A few years back a met a girl who thought this type of behaviour was completely retarded - a feminist to be sure, but thought that that type of gallantry should be reserved for when true charity is felt in the heart. For her, feminism was about all types of behaviour - undeserved treatment was just as bad as misogyny. Her idea was that the same set of rules should apply to everyone. To be nice to someone because they are a girl was sexist for her.

I came to agree with this assessment though it never ends well in public; I wait in line for my turn, I let people in while driving and I don't hawk for car parks. And yet women still give me dirty looks and say I'm a dick because I don't enact their form of chivalry. I don't open doors for women, I don't let women go in front of me and I don't automatically pay the bills for women.
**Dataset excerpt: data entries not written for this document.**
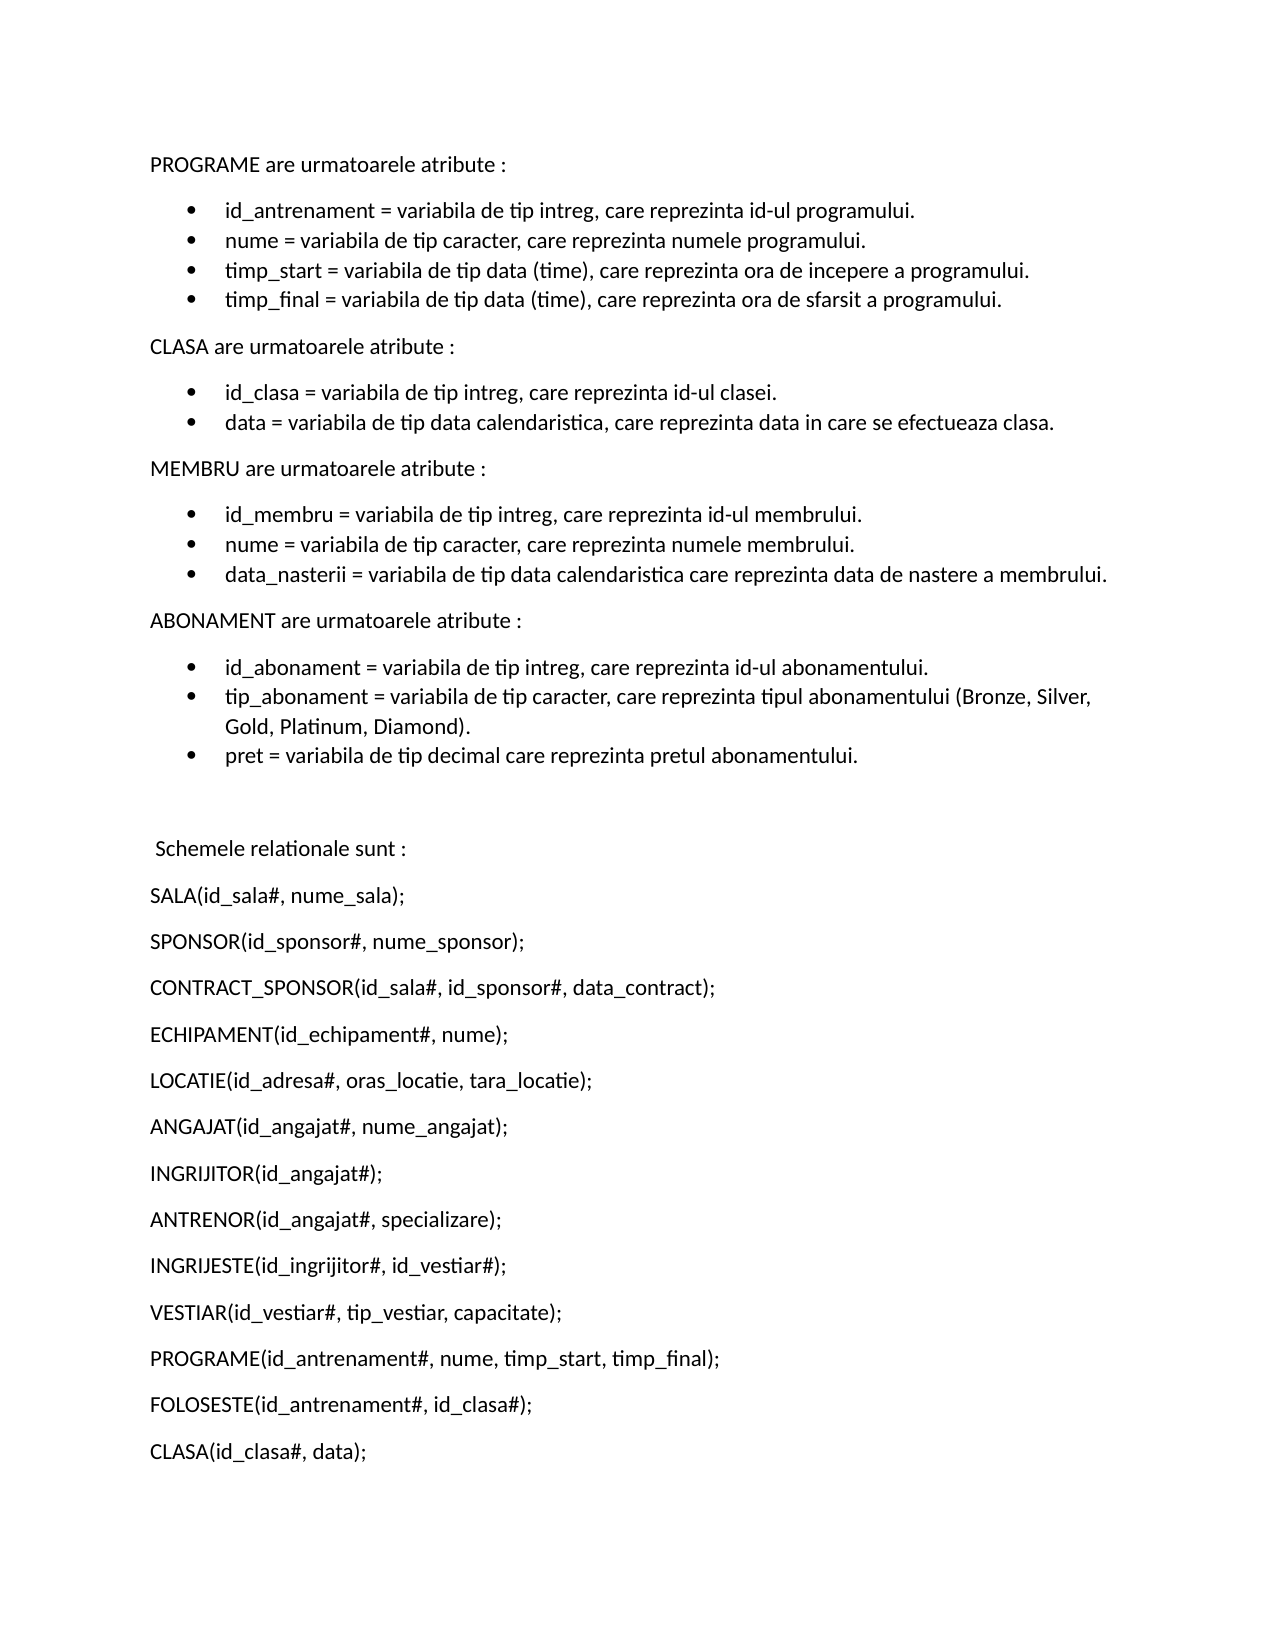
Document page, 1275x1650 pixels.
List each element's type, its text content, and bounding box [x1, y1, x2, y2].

list data_nasterii = variabila de tip data calendaristica care reprezinta data de nastere a membrului. [187, 560, 1125, 588]
text CLASA(id_clasa#, data); [150, 1437, 1125, 1465]
text FOLOSESTE(id_antrenament#, id_clasa#); [150, 1391, 1125, 1419]
list tip_abonament = variabila de tip caracter, care reprezinta tipul abonamentului (Bronze, Silver, Gold, Platinum, Diamond). [187, 682, 1125, 740]
text ANGAJAT(id_angajat#, nume_angajat); [150, 1112, 1125, 1141]
text PROGRAME(id_antrenament#, nume, timp_start, timp_final); [150, 1344, 1125, 1372]
list timp_final = variabila de tip data (time), care reprezinta ora de sfarsit a programului. [187, 285, 1125, 313]
text SPONSOR(id_sponsor#, nume_sponsor); [150, 927, 1125, 955]
list data = variabila de tip data calendaristica, care reprezinta data in care se efectueaza clasa. [187, 408, 1125, 436]
list id_abonament = variabila de tip intreg, care reprezinta id-ul abonamentului. [187, 653, 1125, 681]
list pret = variabila de tip decimal care reprezinta pretul abonamentului. [187, 742, 1125, 770]
list nume = variabila de tip caracter, care reprezinta numele membrului. [187, 530, 1125, 558]
list id_clasa = variabila de tip intreg, care reprezinta id-ul clasei. [187, 378, 1125, 406]
text INGRIJESTE(id_ingrijitor#, id_vestiar#); [150, 1252, 1125, 1279]
text CONTRACT_SPONSOR(id_sala#, id_sponsor#, data_contract); [150, 973, 1125, 1001]
list timp_start = variabila de tip data (time), care reprezinta ora de incepere a programului. [187, 256, 1125, 284]
text LOCATIE(id_adresa#, oras_locatie, tara_locatie); [150, 1066, 1125, 1094]
text ANTRENOR(id_angajat#, specializare); [150, 1205, 1125, 1233]
list nume = variabila de tip caracter, care reprezinta numele programului. [187, 226, 1125, 254]
text ABONAMENT are urmatoarele atribute : [150, 606, 1125, 634]
list id_antrenament = variabila de tip intreg, care reprezinta id-ul programului. [187, 196, 1125, 224]
text Schemele relationale sunt : [150, 834, 1125, 862]
list id_membru = variabila de tip intreg, care reprezinta id-ul membrului. [187, 501, 1125, 528]
text PROGRAME are urmatoarele atribute : [150, 150, 1125, 178]
text ECHIPAMENT(id_echipament#, nume); [150, 1020, 1125, 1048]
text VESTIAR(id_vestiar#, tip_vestiar, capacitate); [150, 1298, 1125, 1326]
text MEMBRU are urmatoarele atribute : [150, 454, 1125, 482]
text INGRIJITOR(id_angajat#); [150, 1159, 1125, 1187]
text SALA(id_sala#, nume_sala); [150, 881, 1125, 909]
text CLASA are urmatoarele atribute : [150, 332, 1125, 360]
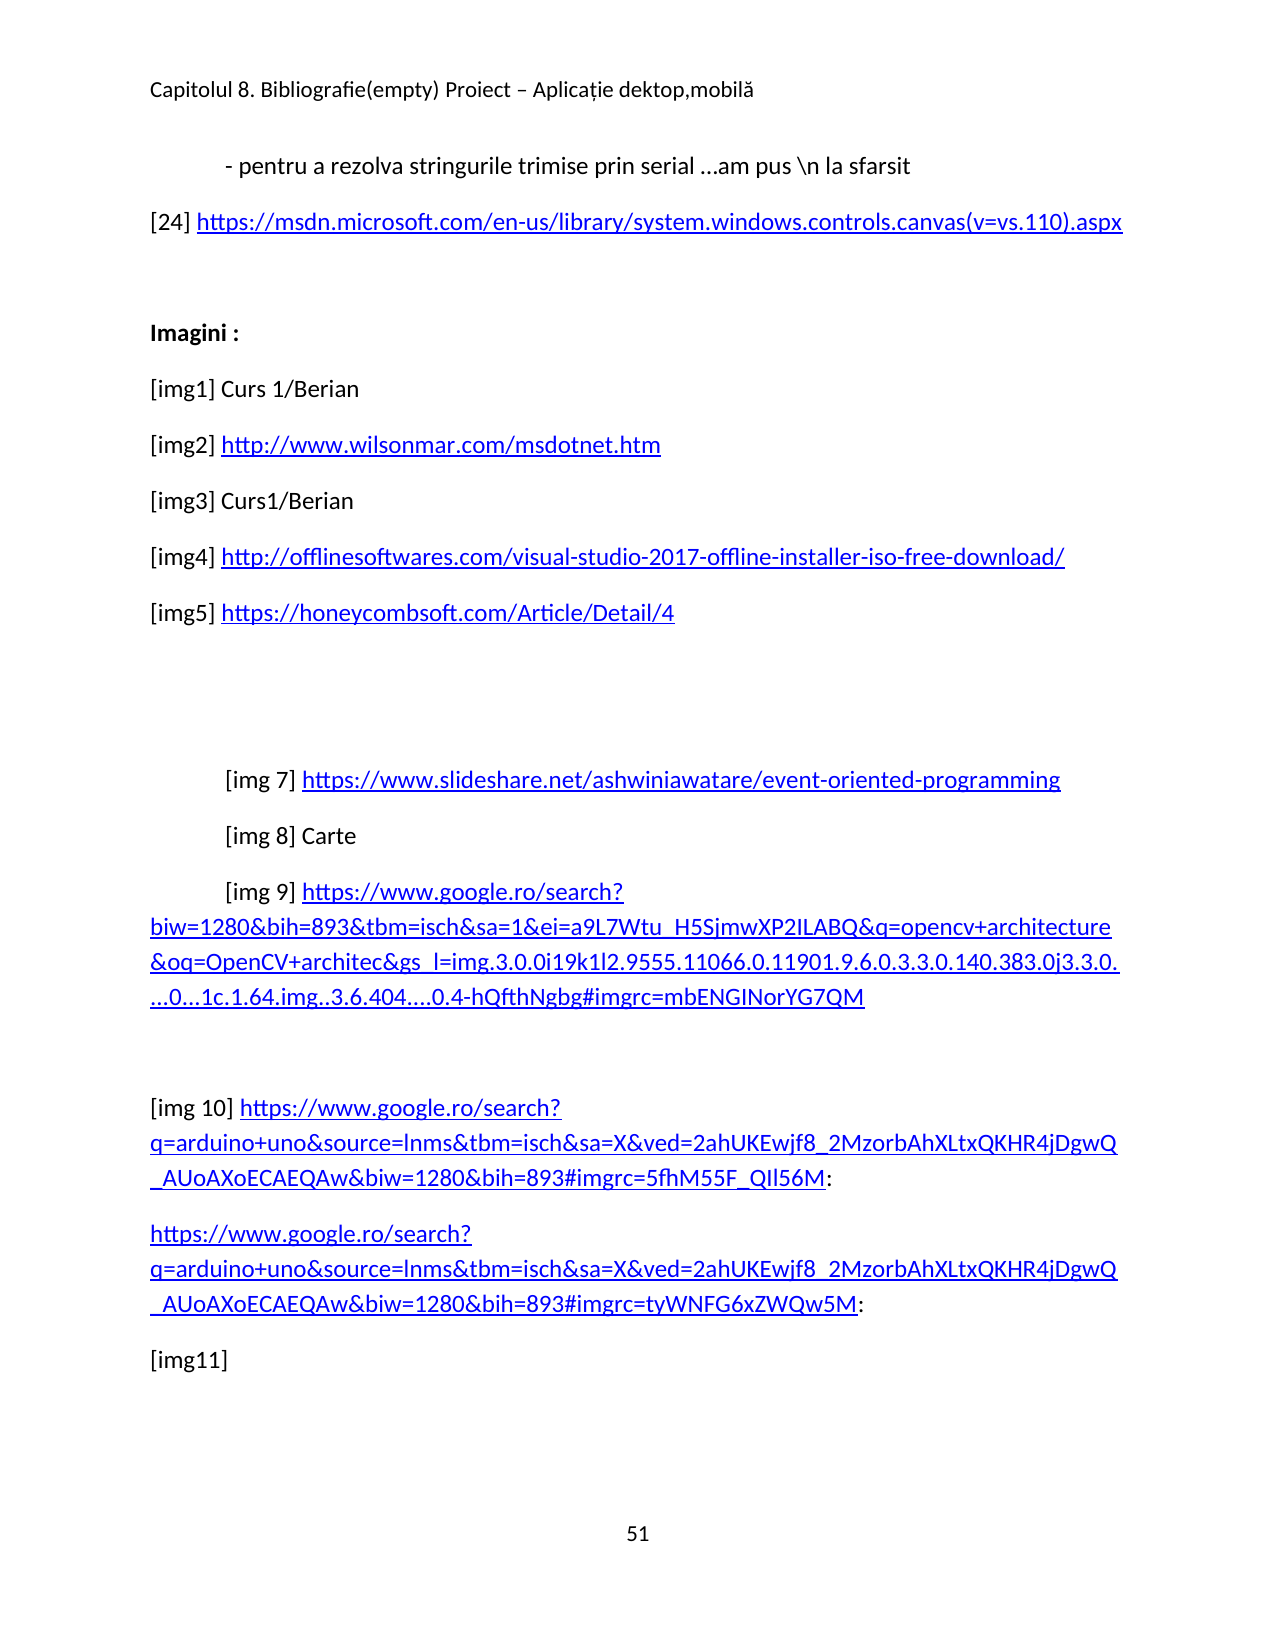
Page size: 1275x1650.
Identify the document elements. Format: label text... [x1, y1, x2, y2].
I do do these acts but they never have anything to do with sex. Well, gender anyway.

This isn't a conundrum for me - it does make my life somewhat more difficult owing to these jerks who think I should treat women better than men, rather than treat all people equally.

People say cynically that chivalry is dead but they're only partly correct. The type of chivalry where we treat women as delicate little flowers unable to stand up for themselves is dead. The type where we treat people better to be generous or charitable is alive, if young.